Concrete is polarising. For many, there is endless beauty in its solidity and purity, while for others, its reductive qualities are offensive. Add its reliability as a building material and its problematic environmental impact to the mix and, simply put, the topic of concrete is divisive. As the most resilient, robust and cost-effective material known to us, it’s favoured by architects, designers and builders around the world – even by those for whom sustainability is paramount. So does concrete have a place in the realm of responsible design and construction, or does its sizeable contribution to atmospheric carbon dioxide outweigh its benefits?
Modernism, and brutalism in particular, put concrete on the map as a material with not only structural but aesthetic value. The work of iconic 20th century architects such as Paulo Mendes da Rocha and Le Corbusier, with their extraordinary use of the material, is highly persuasive in recognising concrete’s virtuosity. Closer to home, significant late-modern brutalist buildings such as the National Gallery of Australia and the High Court in Canberra are widely regarded for their sensitive use of concrete. Most renowned of all, the engineering feat that is the Sydney Opera House was made possible thanks to the epic proportions of its precast concrete shells. As contemporary architecture continues to explore the potential of concrete, today, it is the most widely-used construction material in the world. Alarmingly, due to the limestone heated to make cement – a key component of concrete – it’s responsible for around eight per cent of global annual carbon emissions, and this fact has the industry seeking out alternatives and striving for more efficient solutions.

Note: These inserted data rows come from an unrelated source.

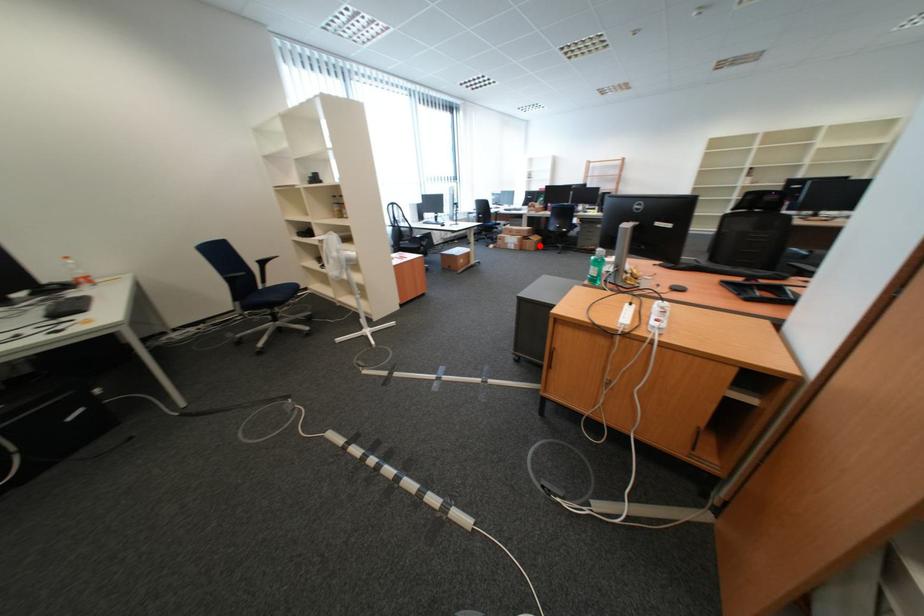
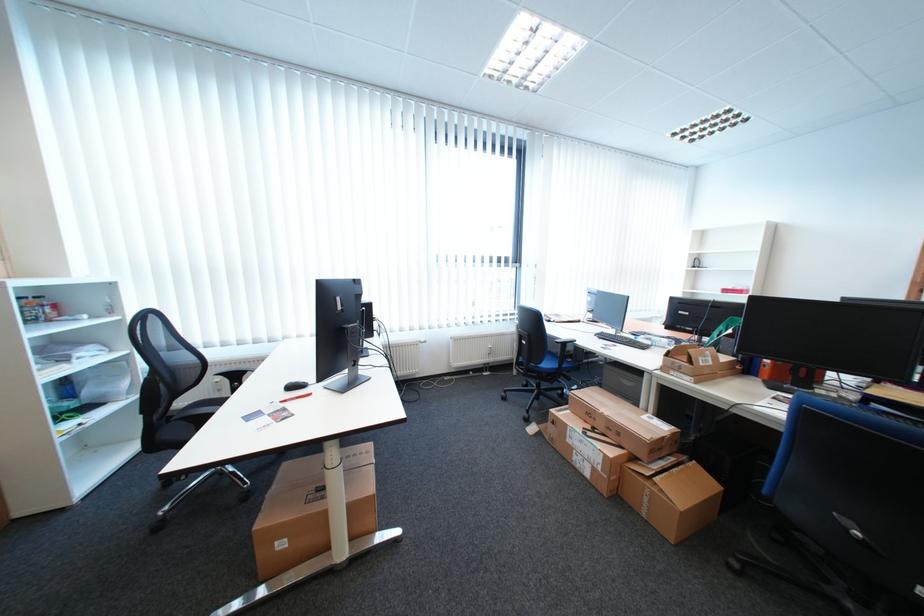
Question: I am providing you with two images of the same scene from different viewpoints. A red point is marked on the first image. Can you still see the location of the red point in image 2?

Choices:
 (A) Yes
 (B) No

Answer: (A)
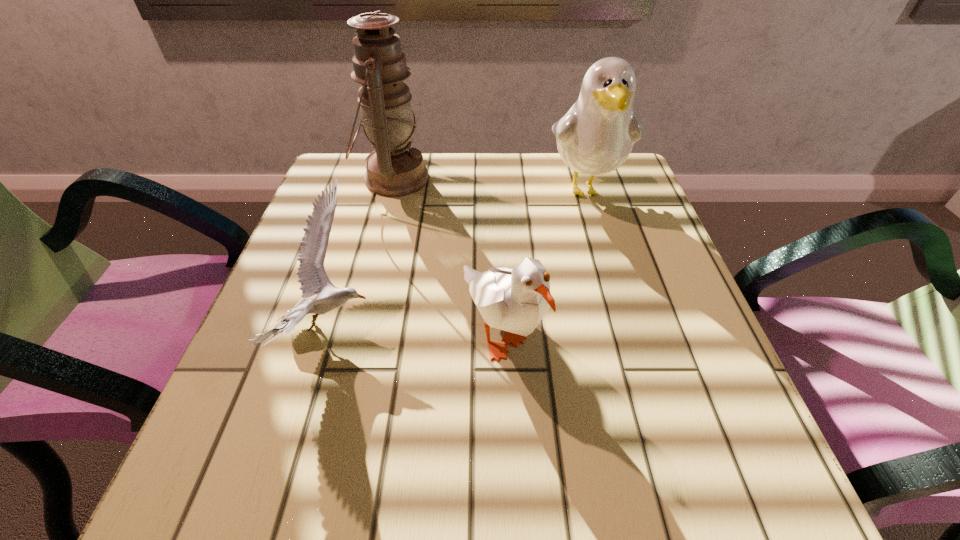
Where is `empty space that is in between the third tallest object and the farthest gull`? empty space that is in between the third tallest object and the farthest gull is located at coordinates (543, 260).

The image size is (960, 540). What are the coordinates of `unoccupied area between the tallest gull and the oil lamp` in the screenshot? It's located at (490, 184).

Locate an element on the screen. The width and height of the screenshot is (960, 540). vacant area that lies between the tallest gull and the shortest gull is located at coordinates pyautogui.click(x=458, y=258).

Locate an element on the screen. Image resolution: width=960 pixels, height=540 pixels. vacant space in between the rightmost gull and the shortest object is located at coordinates (458, 258).

Identify which object is the nearest to the third tallest object. Please provide its 2D coordinates. Your answer should be formatted as a tuple, i.e. [(x, y)], where the tuple contains the x and y coordinates of a point satisfying the conditions above.

[(312, 277)]

The height and width of the screenshot is (540, 960). I want to click on object identified as the second closest to the third shortest object, so click(x=394, y=169).

Identify the location of gull that is the second closest to the second tallest gull. (595, 137).

Locate which gull is the closest to the tallest object. Please provide its 2D coordinates. Your answer should be formatted as a tuple, i.e. [(x, y)], where the tuple contains the x and y coordinates of a point satisfying the conditions above.

[(312, 277)]

Find the location of `free point that satisfies the following two spatial constraints: 1. on the beak of the third shortest object; 2. at the tip of the beak of the shortest gull`. free point that satisfies the following two spatial constraints: 1. on the beak of the third shortest object; 2. at the tip of the beak of the shortest gull is located at coordinates (626, 327).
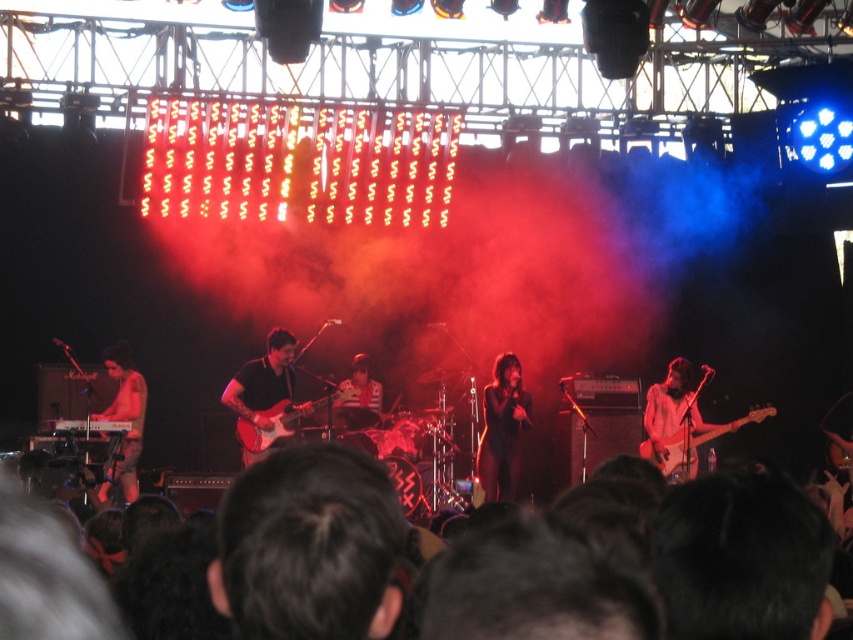
You are a photographer trying to capture the best shot of the stage. You notice the glossy wood guitar at center and the striped fabric drum set at center. Which object should you focus on first if you want to highlight the one that is nearer to the camera?

The glossy wood guitar at center is closer to the viewer than the striped fabric drum set at center, so you should focus on the glossy wood guitar at center first to highlight the nearer object.

You are a stagehand who needs to adjust the lighting above the glossy wood guitar at center and the striped fabric drum set at center. Which object is located lower in the scene?

The glossy wood guitar at center is positioned under the striped fabric drum set at center, so it is lower in the scene.

You are a photographer at the concert. You want to capture a photo that includes both the dark hair at lower center and the striped fabric drum set at center. Based on their widths, which object should you adjust your camera angle to focus on first to ensure both fit in the frame?

dark hair at lower center might be wider than striped fabric drum set at center, so you should focus on dark hair at lower center first to ensure both fit in the frame.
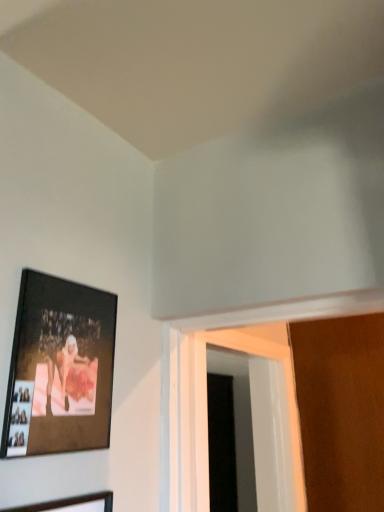
Question: Could you tell me if white plastic door at lower right is turned towards wooden picture frame at lower left, acting as the first picture frame starting from the bottom?

Choices:
 (A) no
 (B) yes

Answer: (A)

Question: Does white plastic door at lower right appear on the left side of wooden picture frame at lower left, acting as the first picture frame starting from the bottom?

Choices:
 (A) yes
 (B) no

Answer: (B)

Question: Does white plastic door at lower right have a greater height compared to wooden picture frame at lower left, acting as the first picture frame starting from the bottom?

Choices:
 (A) no
 (B) yes

Answer: (B)

Question: Is white plastic door at lower right surrounding wooden picture frame at lower left, the second picture frame from the top?

Choices:
 (A) no
 (B) yes

Answer: (A)

Question: Is white plastic door at lower right with wooden picture frame at lower left, the second picture frame from the top?

Choices:
 (A) no
 (B) yes

Answer: (A)

Question: In terms of height, does matte black picture frame at upper left, the first picture frame viewed from the top, look taller or shorter compared to wooden picture frame at lower left, the second picture frame from the top?

Choices:
 (A) tall
 (B) short

Answer: (B)

Question: Looking at their shapes, would you say matte black picture frame at upper left, the first picture frame viewed from the top, is wider or thinner than wooden picture frame at lower left, the second picture frame from the top?

Choices:
 (A) wide
 (B) thin

Answer: (A)

Question: From the image's perspective, is matte black picture frame at upper left, which is the second picture frame in bottom-to-top order, located above or below wooden picture frame at lower left, acting as the first picture frame starting from the bottom?

Choices:
 (A) above
 (B) below

Answer: (A)

Question: From a real-world perspective, is matte black picture frame at upper left, the first picture frame viewed from the top, positioned above or below wooden picture frame at lower left, the second picture frame from the top?

Choices:
 (A) above
 (B) below

Answer: (A)

Question: Do you think white plastic door at lower right is within matte black picture frame at upper left, the first picture frame viewed from the top, or outside of it?

Choices:
 (A) inside
 (B) outside

Answer: (B)

Question: Considering the relative positions of white plastic door at lower right and matte black picture frame at upper left, which is the second picture frame in bottom-to-top order, in the image provided, is white plastic door at lower right to the left or to the right of matte black picture frame at upper left, which is the second picture frame in bottom-to-top order,?

Choices:
 (A) left
 (B) right

Answer: (B)

Question: From a real-world perspective, is white plastic door at lower right positioned above or below matte black picture frame at upper left, the first picture frame viewed from the top?

Choices:
 (A) above
 (B) below

Answer: (B)

Question: From their relative heights in the image, would you say white plastic door at lower right is taller or shorter than matte black picture frame at upper left, which is the second picture frame in bottom-to-top order?

Choices:
 (A) short
 (B) tall

Answer: (B)

Question: Is wooden picture frame at lower left, the second picture frame from the top, bigger or smaller than white plastic door at lower right?

Choices:
 (A) small
 (B) big

Answer: (A)

Question: Considering their positions, is wooden picture frame at lower left, the second picture frame from the top, located in front of or behind white plastic door at lower right?

Choices:
 (A) behind
 (B) front

Answer: (B)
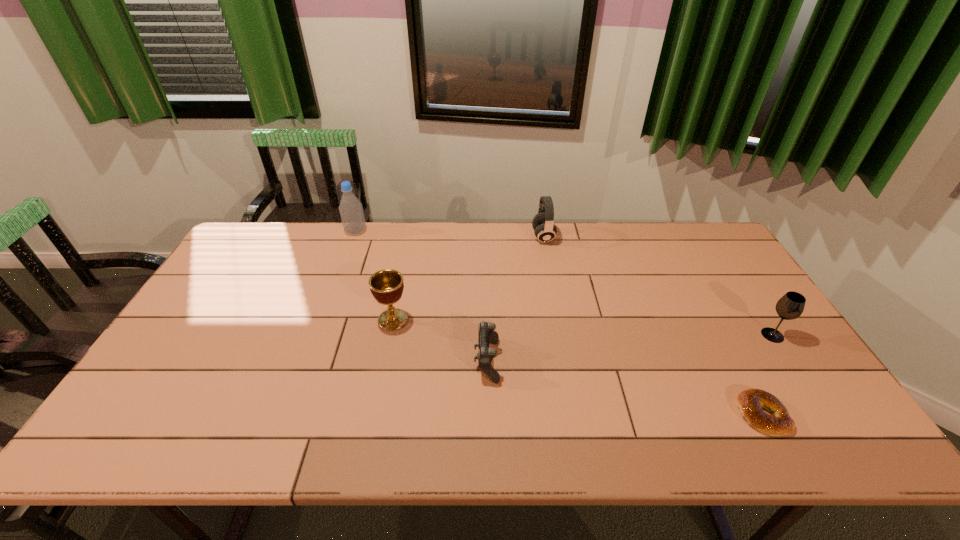
Where is `bottle`? The height and width of the screenshot is (540, 960). bottle is located at coordinates (351, 211).

In order to click on the leftmost object in this screenshot , I will do `click(351, 211)`.

The width and height of the screenshot is (960, 540). I want to click on the third object from right to left, so click(x=543, y=223).

Find the location of a particular element. The width and height of the screenshot is (960, 540). the second object from left to right is located at coordinates tap(386, 286).

Image resolution: width=960 pixels, height=540 pixels. Find the location of `the rightmost object`. the rightmost object is located at coordinates (790, 306).

The height and width of the screenshot is (540, 960). Identify the location of the fourth object from right to left. (486, 335).

The width and height of the screenshot is (960, 540). I want to click on the fifth tallest object, so click(486, 335).

Identify the location of bagel. (751, 402).

Locate an element on the screen. Image resolution: width=960 pixels, height=540 pixels. the nearest object is located at coordinates (751, 402).

The width and height of the screenshot is (960, 540). I want to click on free space located on the right of the bottle, so click(397, 231).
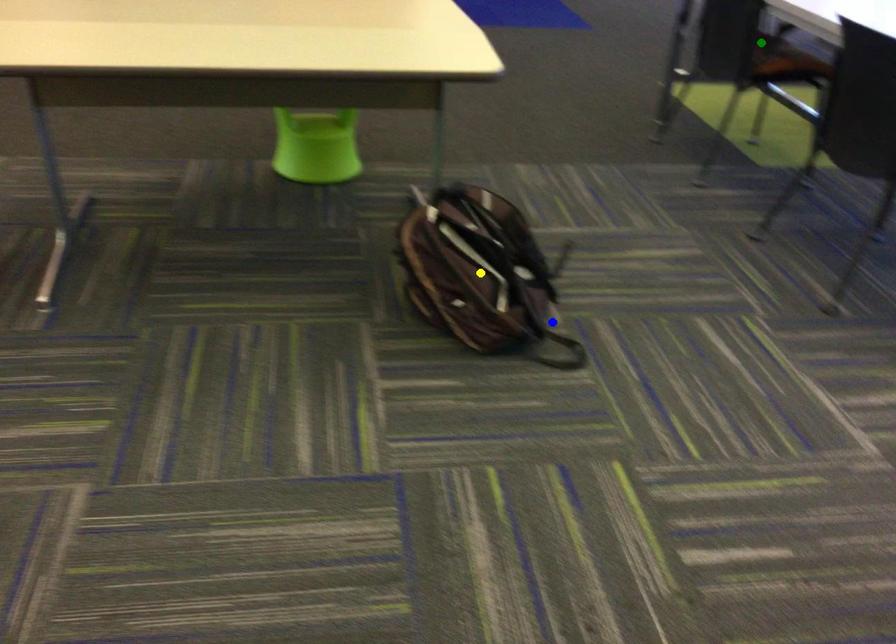
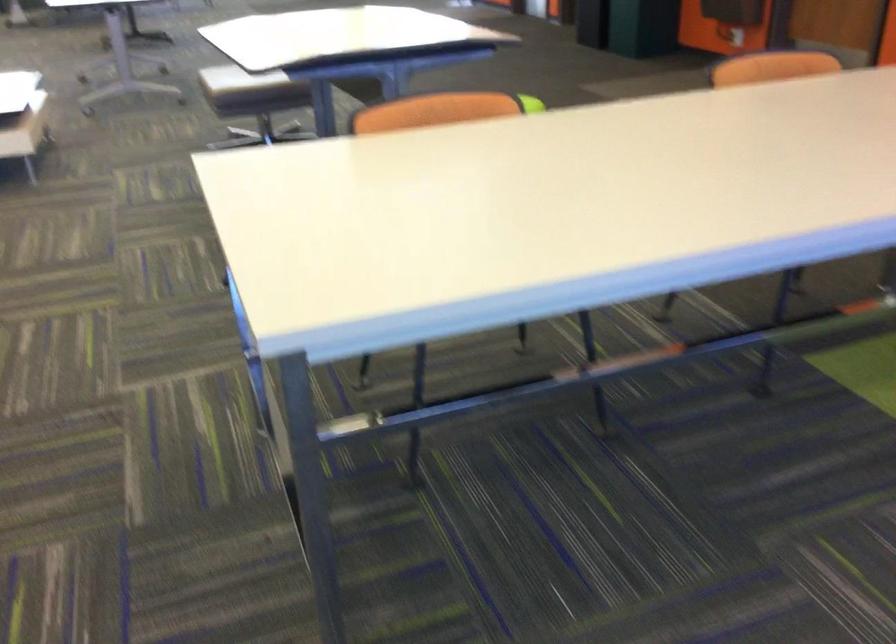
I am providing you with two images of the same scene from different viewpoints. Three points are marked in image1. Which point corresponds to a part or object that is occluded in image2?In image1, three points are marked. Which of them correspond to a part or object that is occluded in image2?Among the three points shown in image1, which one corresponds to a part or object that is no longer visible due to occlusion in image2?

Invisible in image2: yellow point, blue point, green point.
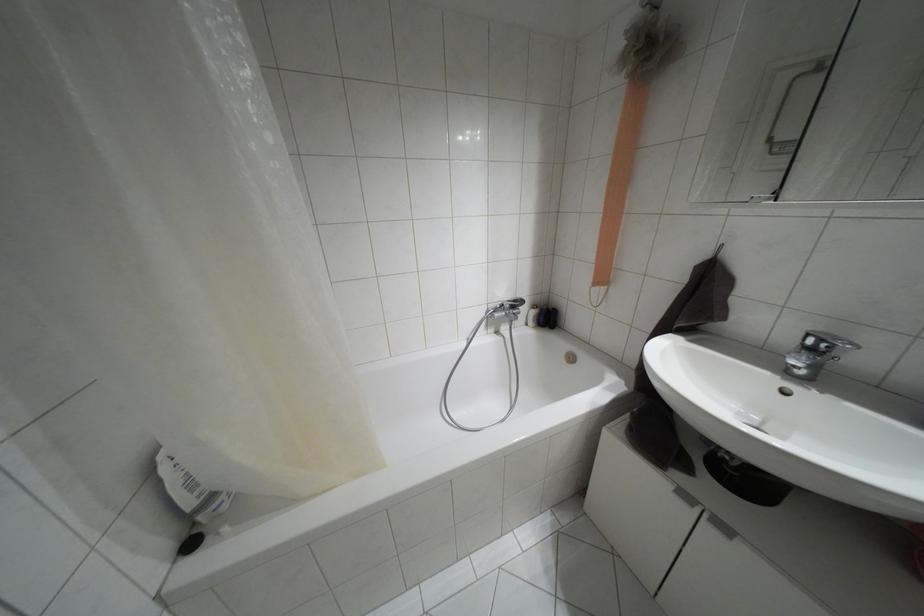
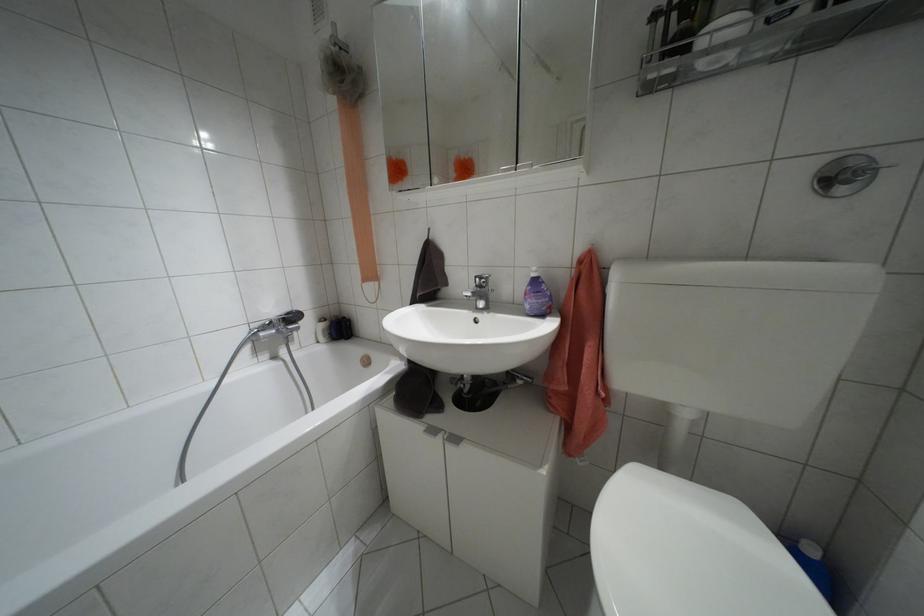
Find the pixel in the second image that matches pixel 514 301 in the first image.

(286, 313)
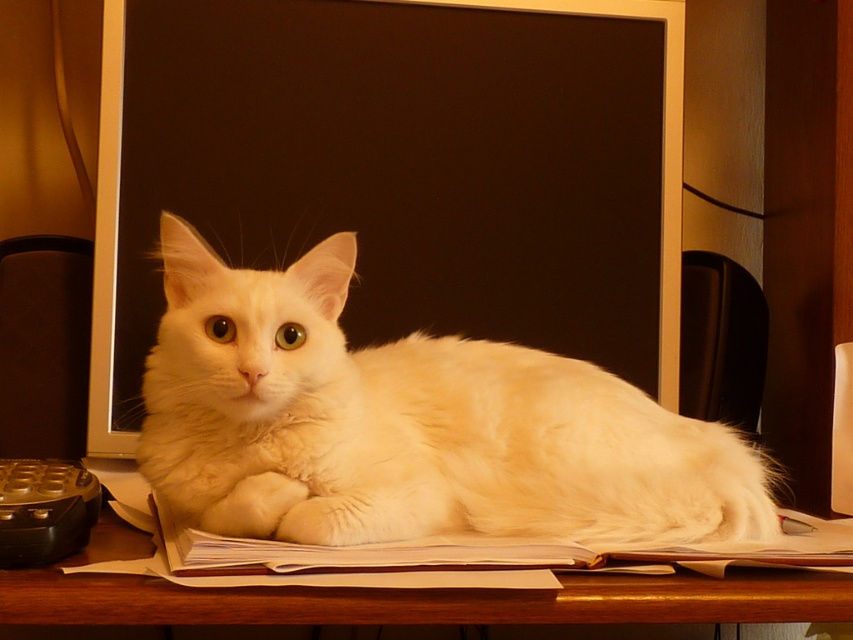
Does black matte computer screen at center appear on the right side of wooden table at lower center?

No, black matte computer screen at center is not to the right of wooden table at lower center.

Who is higher up, black matte computer screen at center or wooden table at lower center?

black matte computer screen at center

Is point (608, 298) closer to viewer compared to point (102, 589)?

No, (608, 298) is further to viewer.

Where is `black matte computer screen at center`? black matte computer screen at center is located at coordinates (399, 170).

Can you confirm if white fluffy cat at center is bigger than wooden table at lower center?

Yes, white fluffy cat at center is bigger than wooden table at lower center.

Does white fluffy cat at center lie behind wooden table at lower center?

That is True.

You are a GUI agent. You are given a task and a screenshot of the screen. Output one action in this format:
    pyautogui.click(x=<x>, y=<y>)
    Task: Click on the white fluffy cat at center
    
    Given the screenshot: What is the action you would take?
    pyautogui.click(x=408, y=426)

Which is below, black matte computer screen at center or white fluffy cat at center?

white fluffy cat at center is lower down.

Does point (410, 131) lie behind point (584, 531)?

Yes, point (410, 131) is behind point (584, 531).

Where is `black matte computer screen at center`? black matte computer screen at center is located at coordinates (399, 170).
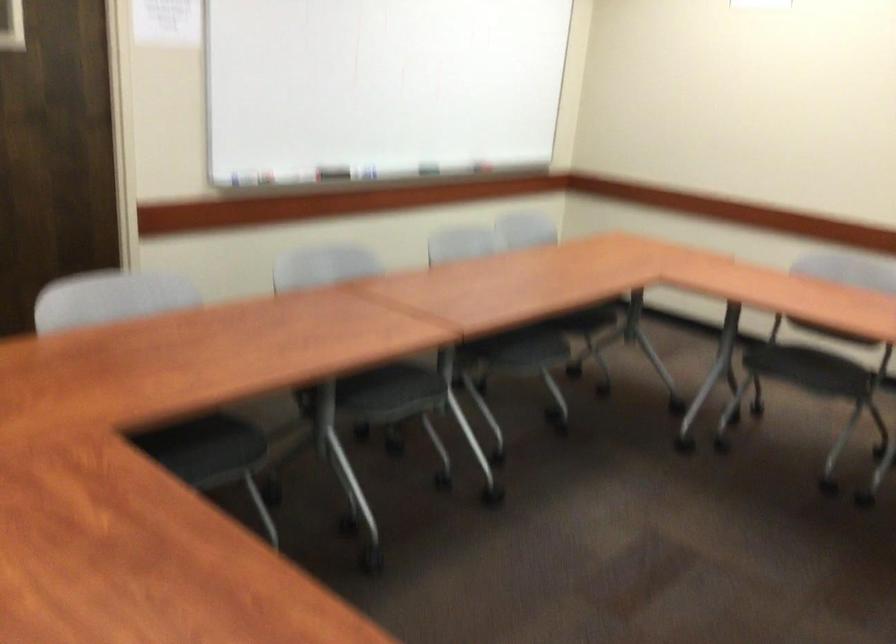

“‘Ethics over aesthetics’ is a mantra often repeated in our studio and is a filter of scrutiny for all materials we specify,” explains Bonnie Herring, Director of Architecture and Head of Sustainability at Breathe. “The use of concrete is a decision made on balance between the environmental impact of its sourcing and manufacture, and the ongoing benefit to the comfort and quality of the building.” This sentiment seems to be widely understood. The damaging environmental effects linked to the production of concrete can’t be denied, but its benefits around thermal productivity and durability also hold weight. Scott Burchell, Founder of COMB Construction, says “in the past, we’ve been lazy about the way we use concrete – pouring mass concrete footings and using it in excess. We need to be smarter, and it’s slowly changing.” Scott believes in harnessing concrete’s permanence and taking advantage of its unrivalled longevity to “futureproof” the built environment, designing and building structures that will endure for generations to come.
Andrew Maynard, Principal at Austin Maynard Architects, agrees, saying “we need to consider the longevity of a building – that’s the real sustainability argument.” He believes architects and designers must be conscientious in their use of concrete. “It’s all about getting the fundamentals right,” he says, adding, “if you’re going to use concrete, you’ve got a responsibility to think about the buildability of that material.” The practice’s recently completed multi-residential project in Brunswick, Terrace House, demonstrates this idea through the concrete boundary walls, where the architects “went to great lengths to create a thermal break.” What’s more, the ground floor slab utilises 50 per cent recycled and reclaimed aggregate and 50 per cent fly ash in the concrete. As a result, the concrete makes a positive contribution to this building’s status as passive and sustainable, and true to the architects’ wishes, it’ll stand as part of this community for a few hundred years thanks to its structural integrity.
Alongside adopting more intelligent methods, the industry can specify greener products, too, with some of Australia’s largest concrete producers including Boral, Holcim and Hanson introducing low carbon concrete. Nermine Zahran, Senior Associate and Sustainability Manager at Koichi Takada Architects, says the practice hasn’t ruled out concrete altogether, instead it carefully considers embodied carbon and smarter alternatives. “We acknowledge that concrete is still the dominant material for construction and, therefore, we specify low-carbon concrete that reduces the carbon intensity by 30-60 per cent.”
As cement is the root of the problem, reducing the cement content is the most explored technique in improving the material’s environmental impact, with fly ash, wood ash, silica fume and granulated slag stepping in as partial replacements. Bonnie says that Breathe is using “an increased quantum of recycled content in the mix,” such as recycled water and organic and recycled aggregate. Carbon sequestration in concrete is also gaining legs, as companies around the world look to produce concrete that captures more carbon than it omits. The challenge here, Andrew explains, is that these products often come at a financial cost, and some feature a longer cure time due to the reduced cement content. Yet factoring these considerations into a project’s budget and timeline could have a profound effect on the industry’s hefty CO2 emissions.
Ignorance surrounding unsustainable materials simply doesn’t fly in 2022. The industry is coming to recognise it has a responsibility to challenge traditional methods of design and construction, and to explore, prototype and specify environmentally conscious concrete options. Encouragingly, an awareness of concrete’s chequered reputation and an informed approach to its consumption are on the rise as we navigate its challenges and opportunities.